Yes, you should set it to 0.0 to keep the comparison fair for both methods.

By using the same features which includes the MSA with a fixed Neff.

Thank you. I would like to know how the number of effective sequences (Neff) is defined. Did you set the parameter neff=10 when running AlphaLink and AlphaFold2 on the dataset? Is this done to reflect the impact of crosslink data?

I want to ask this question because when I ran MSA with neff=10 on the example 6LKI_B (ma-rap-alink-0001), the results differ from using feature inputs (skipping MSA). The TM scores with the ground truth are 0.8087 and 0.9012, respectively.

lhatsk commented

Thank you. I would like to know how the number of effective sequences (Neff) is defined. Did you set the parameter neff=10 when running AlphaLink and AlphaFold2 on the dataset? Is this done to reflect the impact of crosslink data?

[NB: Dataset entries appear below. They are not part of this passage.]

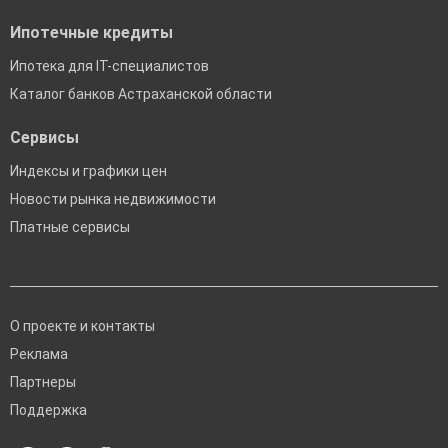
Ипотечные кредиты
Ипотека для IT-специалистов
Каталог банков Астраханской области
Сервисы
Индексы и графики цен
Новости рынка недвижимости
Платные сервисы
О проекте и контакты
Реклама
Партнеры
Поддержка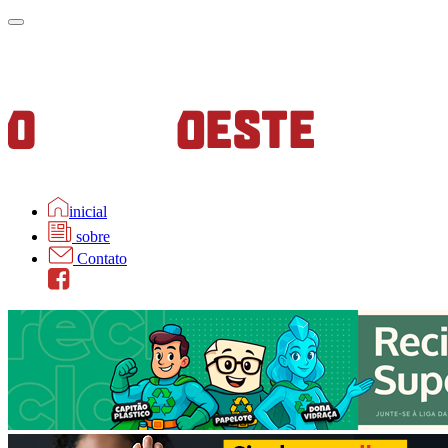
inicial
sobre
Contato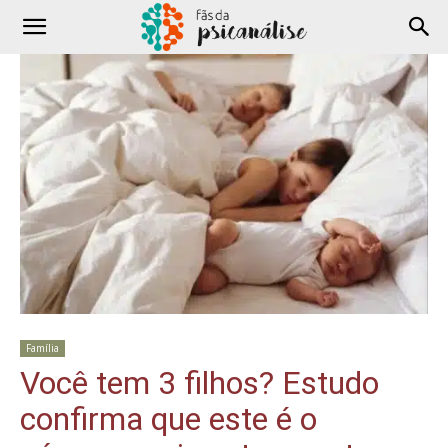
Família
Você tem 3 filhos? Estudo
confirma que este é o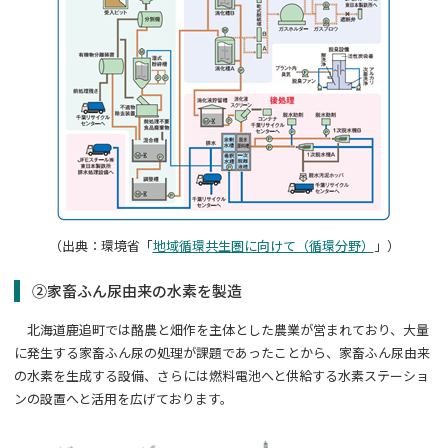
（出典：環境省「
地域循環共生圏に向けて（循環分野）
」）
②家畜ふん尿由来の水素を製造
北海道鹿追町では酪農と畑作を主体とした農業が営まれており、大量
に発生する家畜ふん尿の処理が課題であったことから、家畜ふん尿由来
の水素を生成する設備、さらには燃料電池へと供給する水素ステーショ
ンの設置へと活用を広げております。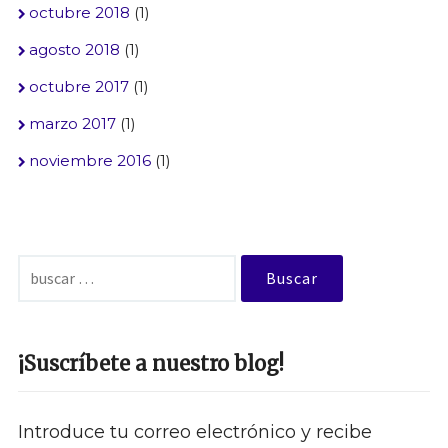
octubre 2018
(1)
agosto 2018
(1)
octubre 2017
(1)
marzo 2017
(1)
noviembre 2016
(1)
Buscar:
¡Suscríbete a nuestro blog!
Introduce tu correo electrónico y recibe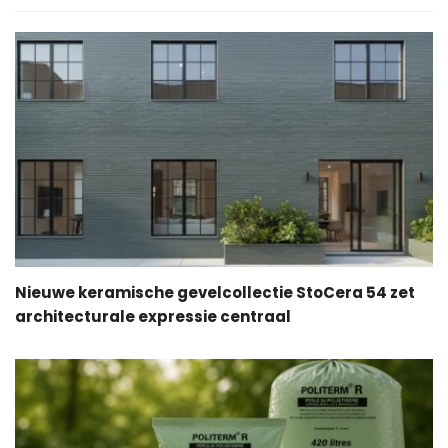
Nieuwe keramische gevelcollectie StoCera 54 zet
architecturale expressie centraal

The Neff is defined in the "MSA subsampling" section. We subsampled the MSAs to a given Neff to simulate challenging targets to show the impact of crosslinking MS data.

I want to ask this question because when I ran MSA with neff=10 on the example 6LKI_B (ma-rap-alink-0001), the results differ from using feature inputs (skipping MSA). The TM scores with the ground truth are 0.8087 and 0.9012, respectively.

6LKI is part of the low Neff CAMEO targets, they are already challenging with low Neffs (at most 25, for 6LKI it's 15) therefore we didn't do any MSA subsampling. Your subsampling will further reduce the Neff and make the target harder which likely results in a lower TM-score.

Hello, I noticed in the data_module_xl.py file, specifically at line 24, that you have imported the MSA subsampling module with from openfold.data.msa_subsampling import get_eff, subsample_msa, subsample_msa_sequentially, subsample_msa_random. However, looking further into the file, I didn't find any usage of this module. Could you please explain why it was imported but not used?

data_module_xl.py is not used. It's some legacy stuff that I didn't clean up.